(Saved entries)
....

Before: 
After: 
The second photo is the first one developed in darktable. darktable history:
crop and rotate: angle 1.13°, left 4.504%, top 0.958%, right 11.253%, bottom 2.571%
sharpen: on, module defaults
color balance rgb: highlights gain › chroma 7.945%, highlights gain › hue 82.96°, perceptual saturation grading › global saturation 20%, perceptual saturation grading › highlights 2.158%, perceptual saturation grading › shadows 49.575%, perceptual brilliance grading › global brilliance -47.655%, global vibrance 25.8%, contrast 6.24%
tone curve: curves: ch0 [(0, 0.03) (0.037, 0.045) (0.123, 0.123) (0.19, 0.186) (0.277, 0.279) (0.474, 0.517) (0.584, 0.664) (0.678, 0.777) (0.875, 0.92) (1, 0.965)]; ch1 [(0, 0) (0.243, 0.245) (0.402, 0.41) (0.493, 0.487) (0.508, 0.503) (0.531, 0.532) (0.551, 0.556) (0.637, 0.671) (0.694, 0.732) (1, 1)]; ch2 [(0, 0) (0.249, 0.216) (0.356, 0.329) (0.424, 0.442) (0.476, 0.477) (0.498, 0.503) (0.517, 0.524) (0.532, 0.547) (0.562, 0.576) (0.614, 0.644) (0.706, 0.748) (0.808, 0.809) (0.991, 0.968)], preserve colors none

....

=== PROBLEM TO WORK ON ===
Reproduce the records with "module defaults" changed to "default values" and every other line left as it stands.

=== EXERCISE RESPONSE ===
Before: 
After: 
The second photo is the first one developed in darktable. darktable history:
crop and rotate: angle 1.13°, left 4.504%, top 0.958%, right 11.253%, bottom 2.571%
sharpen: on, default values
color balance rgb: highlights gain › chroma 7.945%, highlights gain › hue 82.96°, perceptual saturation grading › global saturation 20%, perceptual saturation grading › highlights 2.158%, perceptual saturation grading › shadows 49.575%, perceptual brilliance grading › global brilliance -47.655%, global vibrance 25.8%, contrast 6.24%
tone curve: curves: ch0 [(0, 0.03) (0.037, 0.045) (0.123, 0.123) (0.19, 0.186) (0.277, 0.279) (0.474, 0.517) (0.584, 0.664) (0.678, 0.777) (0.875, 0.92) (1, 0.965)]; ch1 [(0, 0) (0.243, 0.245) (0.402, 0.41) (0.493, 0.487) (0.508, 0.503) (0.531, 0.532) (0.551, 0.556) (0.637, 0.671) (0.694, 0.732) (1, 1)]; ch2 [(0, 0) (0.249, 0.216) (0.356, 0.329) (0.424, 0.442) (0.476, 0.477) (0.498, 0.503) (0.517, 0.524) (0.532, 0.547) (0.562, 0.576) (0.614, 0.644) (0.706, 0.748) (0.808, 0.809) (0.991, 0.968)], preserve colors none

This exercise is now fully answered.